02/10/2012, Flamingo Cay, Jumentoes
Yeah, we're someplace new. Passages, Maja and we set out from Thompson Bay for the Jumentoes. Both Passages and Maja left before us because we had to take Fuzzy ashore and then secure the dinghy. We all figured that was OK because Earendil is the fastest of the three boats. Early in the day it was a motor-sail. We had some sind, but it was behind us and not enough to move us along. Once we got through the shallow, but very wide Comer Channel our course took us south, and soon we were sailing.
We sailed from between 6 to almost 8 knots. And yes, we did pass both Passages and Maja. It was really a nice sail, we did almost 60 nautical miles by our log. We were all nicely at anchor before Passages and Maja arrived. The only problem was it got shallow really quickly to the side and we were afraid if we got blown that way we'd go aground. We didn't figure that out until after Passages and Maja both came in and anchored. So we hauled up the anchor and moved, twice, and ran aground trying to find out how deep it was and an hour and a half later we were finally anchored again. lBud was pretty upset with me because he'd wanted to pull up and move over 50 feet or so from the beginning. I thought he was worried about the rocks, which were plenty far enough away, but he was worried about the depth, which wasn't good about 30 feet off our beam. Anyway, we finally did get anchored and all is well, almost.

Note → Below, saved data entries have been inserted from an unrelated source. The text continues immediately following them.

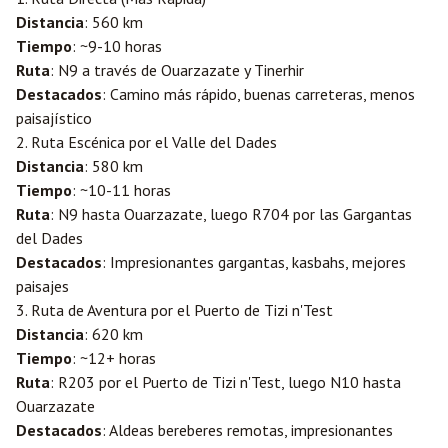
Distancia
: 560 km
Tiempo
: ~9-10 horas
Ruta
: N9 a través de Ouarzazate y Tinerhir
Destacados
: Camino más rápido, buenas carreteras, menos
paisajístico
2. Ruta Escénica por el Valle del Dades
Distancia
: 580 km
Tiempo
: ~10-11 horas
Ruta
: N9 hasta Ouarzazate, luego R704 por las Gargantas
del Dades
Destacados
: Impresionantes gargantas, kasbahs, mejores
paisajes
3. Ruta de Aventura por el Puerto de Tizi n'Test
Distancia
: 620 km
Tiempo
: ~12+ horas
Ruta
: R203 por el Puerto de Tizi n'Test, luego N10 hasta
Ouarzazate
Destacados
: Aldeas bereberes remotas, impresionantes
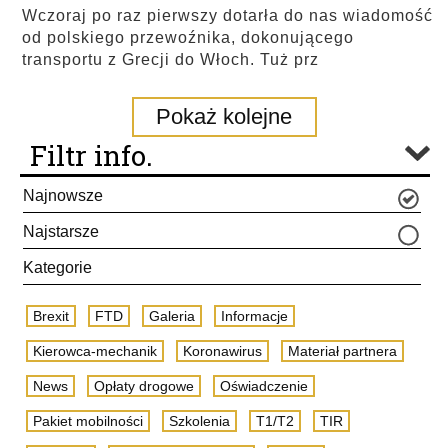
Wczoraj po raz pierwszy dotarła do nas wiadomość
od polskiego przewoźnika, dokonującego
transportu z Grecji do Włoch. Tuż prz
Pokaż kolejne
Filtr info.
Najnowsze
Najstarsze
Kategorie
Brexit
FTD
Galeria
Informacje
Kierowca-mechanik
Koronawirus
Materiał partnera
News
Opłaty drogowe
Oświadczenie
Pakiet mobilności
Szkolenia
T1/T2
TIR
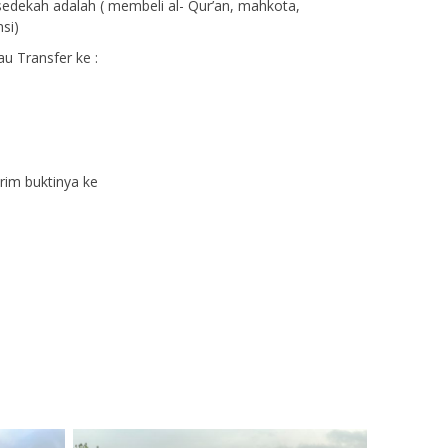
edekah adalah ( membeli al- Qur’an, mahkota,
si)
u Transfer ke :
irim buktinya ke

The Jumentoes is a very remote chain of islands. We are anchored off a pretty little beach and were joined by the folks on another boat named Passages, so there are four boats here, and it's at least 10 miles to the next nearest boat and at least 30 miles to the nearest place where anybody lives on land. It's dark now and the lights from the 4 boats are the only lights you can see. I took a picture of the four boats at anchor just before it got too dark to see. the next time I have internet I'll post it, along with a pictures of Passages and Maja under sail.
The one drawback to the Jumentoes is that there are few places to hide out from a weather front that brings winds that clock around and have a western component. The prevailing winds here are from the east. We came here today knowing there was a front coming through, but the westerly component of the winds was supposed to be 15 knots or less and the bad winds were from the north and during the day on Sunday. Well, the weather forecast has changed. The winds are supposed to pick up during the night tomorrow night, and blow at 20 to 25 knots from the northwest and the north-northwest. We don't have protection from those directions and now Bud and I are thinking that we have to head back towards a safer harbor tomorrow.
All the boaters that are here met on the beach at sunset and discussed the situation but didn't have the latest forecast. I just got that off my sailmail now. The boats in the harbor shared it via the radio. Passages (the first) and Maja are both planning to stay here through this front, but Bud and I are thinking we're going back to Long Island or to another anchorage. I'll let you know tomorrow where we are.